- TASK STATEMENT -
The answer must consist of every line from the entries that holds the word "ring".

(Joint position lists)
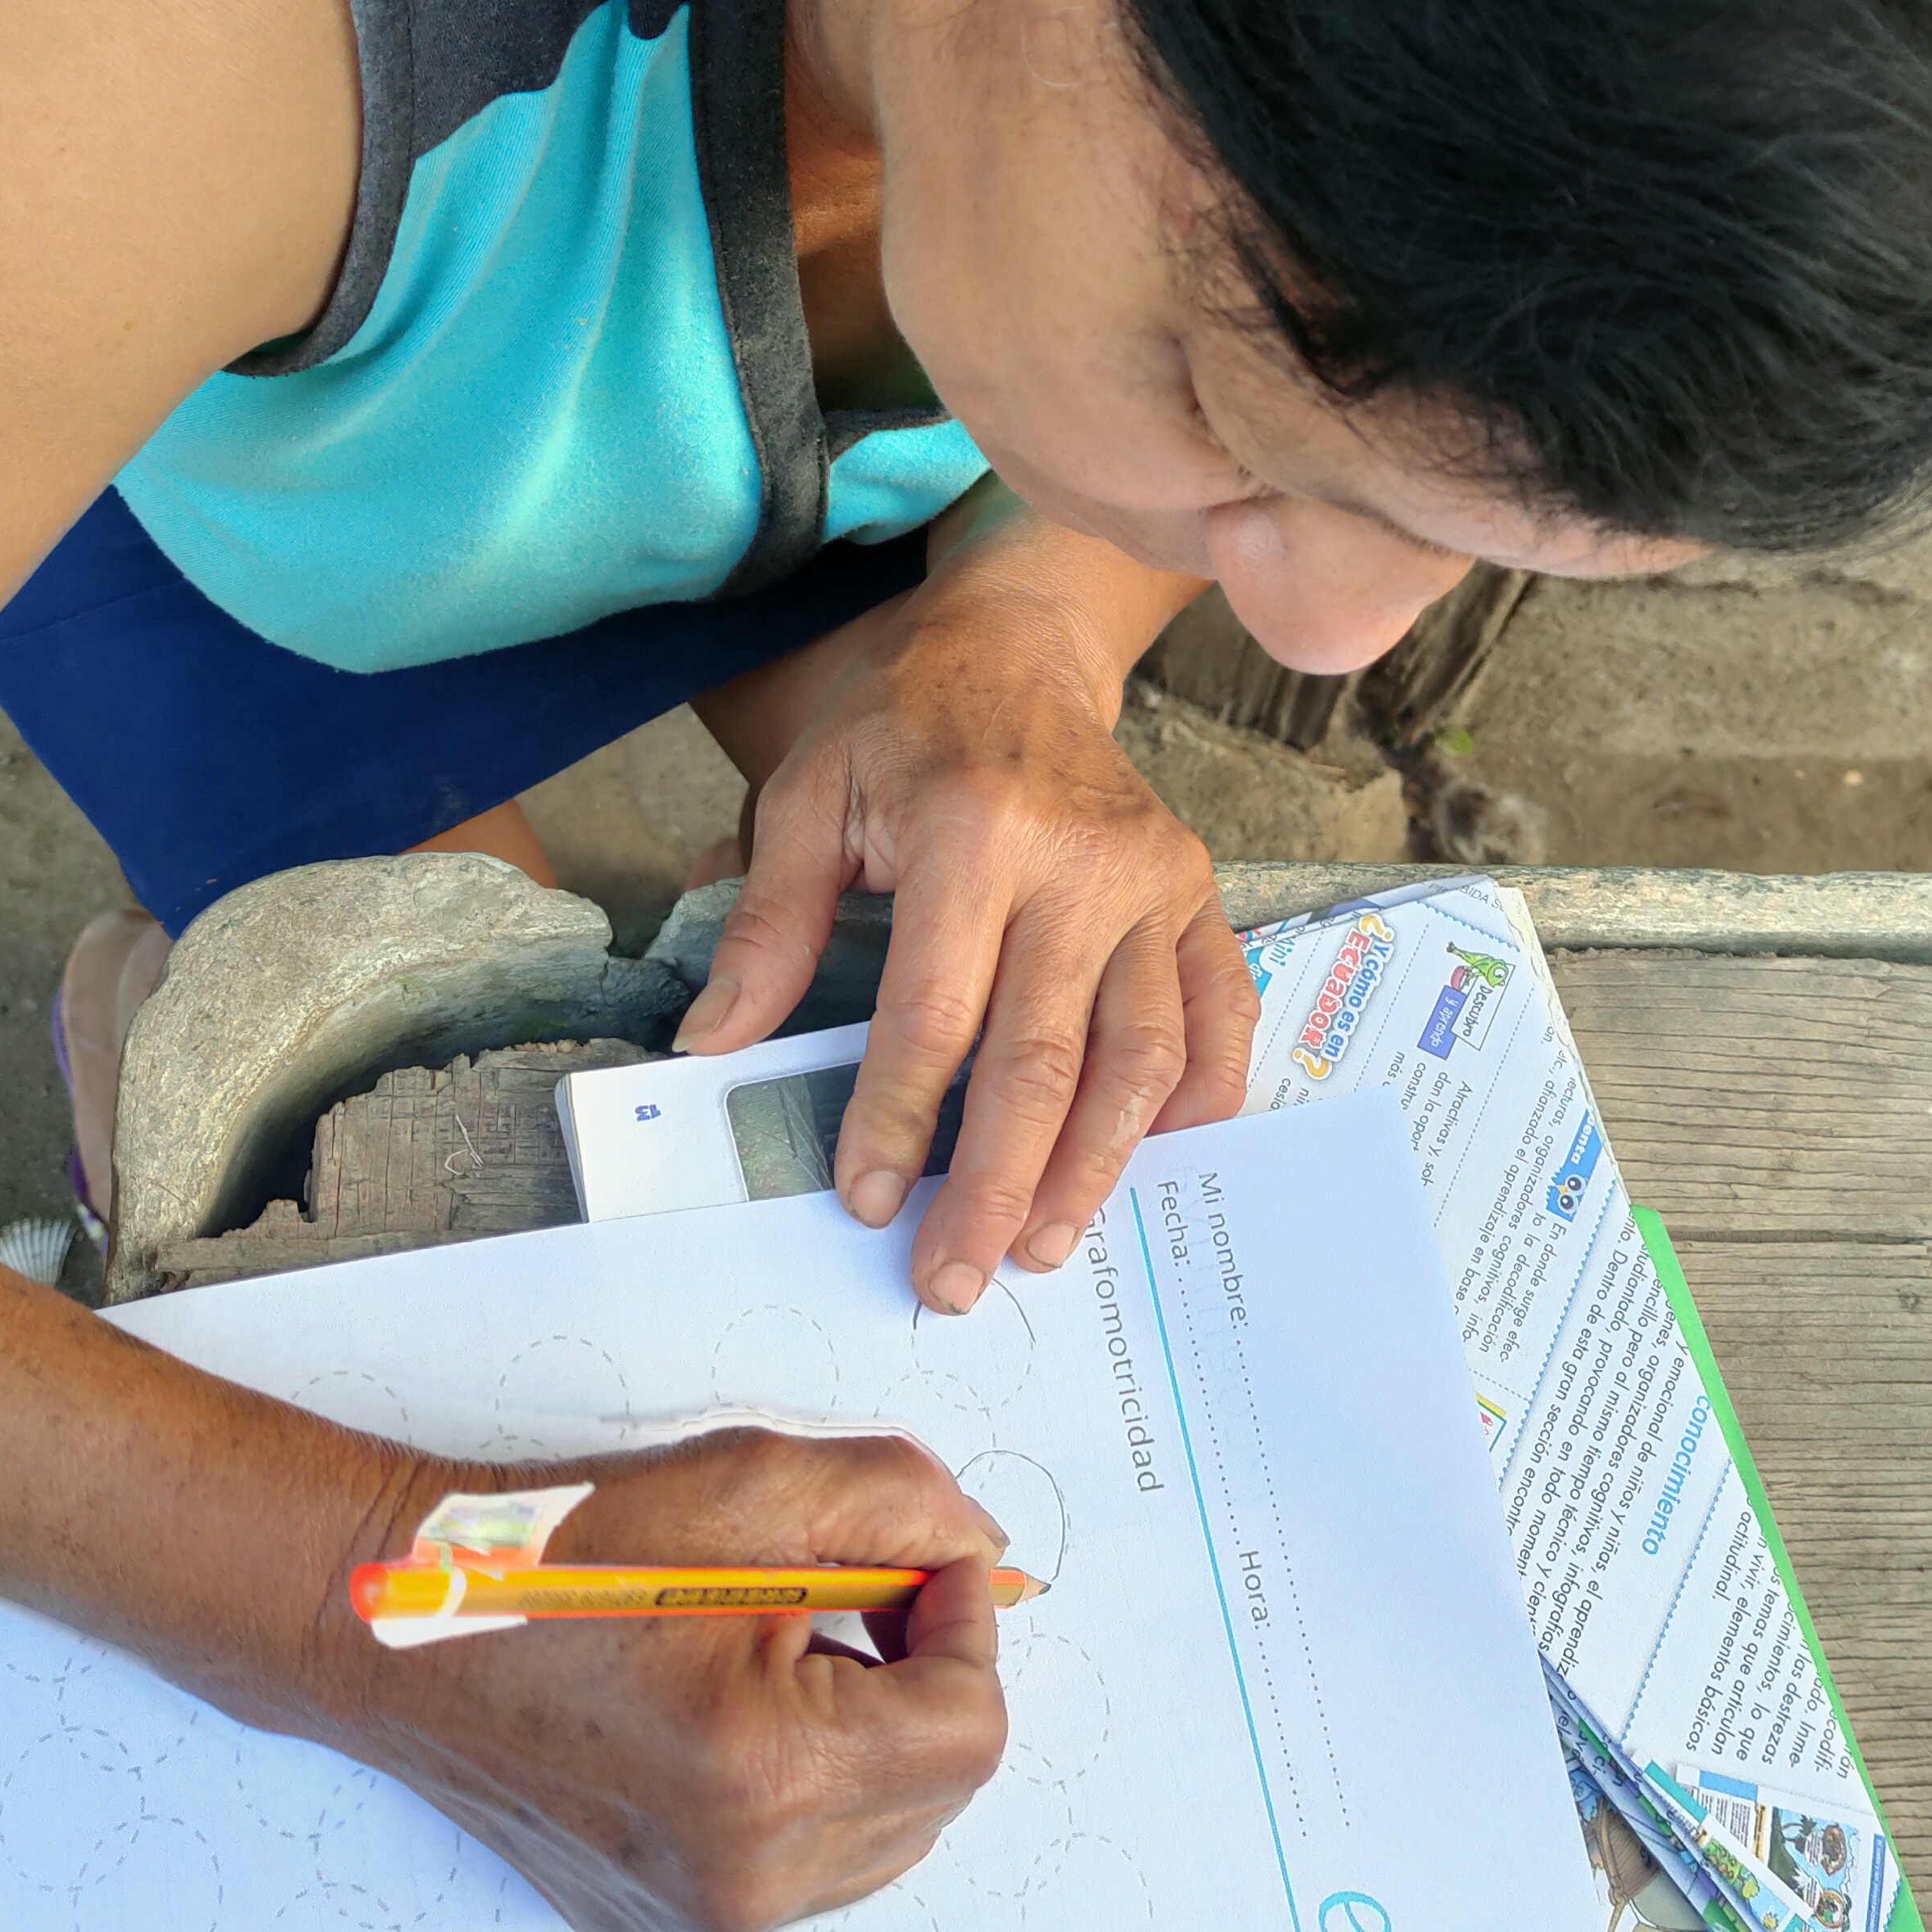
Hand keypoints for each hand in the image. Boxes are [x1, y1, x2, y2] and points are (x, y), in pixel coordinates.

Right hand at [325, 1427, 1007, 1931]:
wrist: (405, 1627)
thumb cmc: (556, 1556)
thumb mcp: (752, 1483)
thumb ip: (902, 1503)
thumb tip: (981, 1552)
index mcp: (768, 1778)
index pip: (971, 1728)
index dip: (965, 1625)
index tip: (916, 1565)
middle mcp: (741, 1884)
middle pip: (938, 1789)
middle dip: (916, 1679)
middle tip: (834, 1598)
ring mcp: (702, 1927)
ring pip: (882, 1837)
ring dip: (866, 1740)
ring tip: (768, 1658)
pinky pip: (806, 1872)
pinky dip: (803, 1795)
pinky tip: (723, 1722)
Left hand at [680, 508, 1258, 1309]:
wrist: (1015, 651)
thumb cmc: (902, 729)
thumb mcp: (809, 797)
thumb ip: (768, 924)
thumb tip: (712, 1046)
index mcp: (972, 831)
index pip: (935, 1010)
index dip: (896, 1117)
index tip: (864, 1202)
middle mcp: (1082, 863)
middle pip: (1042, 1058)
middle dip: (994, 1184)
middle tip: (955, 1279)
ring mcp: (1156, 884)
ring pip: (1140, 1058)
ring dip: (1092, 1168)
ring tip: (1040, 1247)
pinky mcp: (1199, 898)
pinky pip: (1218, 1018)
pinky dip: (1197, 1102)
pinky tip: (1150, 1165)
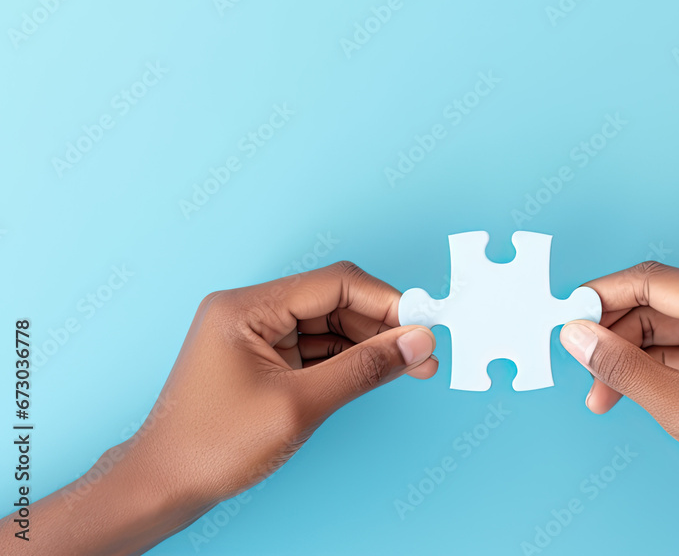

- TASK ANSWER -
ring mcp: (702, 1927)
ring pip: (882, 1837)
ring dip: (866, 1740)
ring tip: (768, 1658)
ring mcp: (1156, 884)
ring pip: (1140, 1058)
ring dip: (1092, 1168)
ring tip: (1040, 1247)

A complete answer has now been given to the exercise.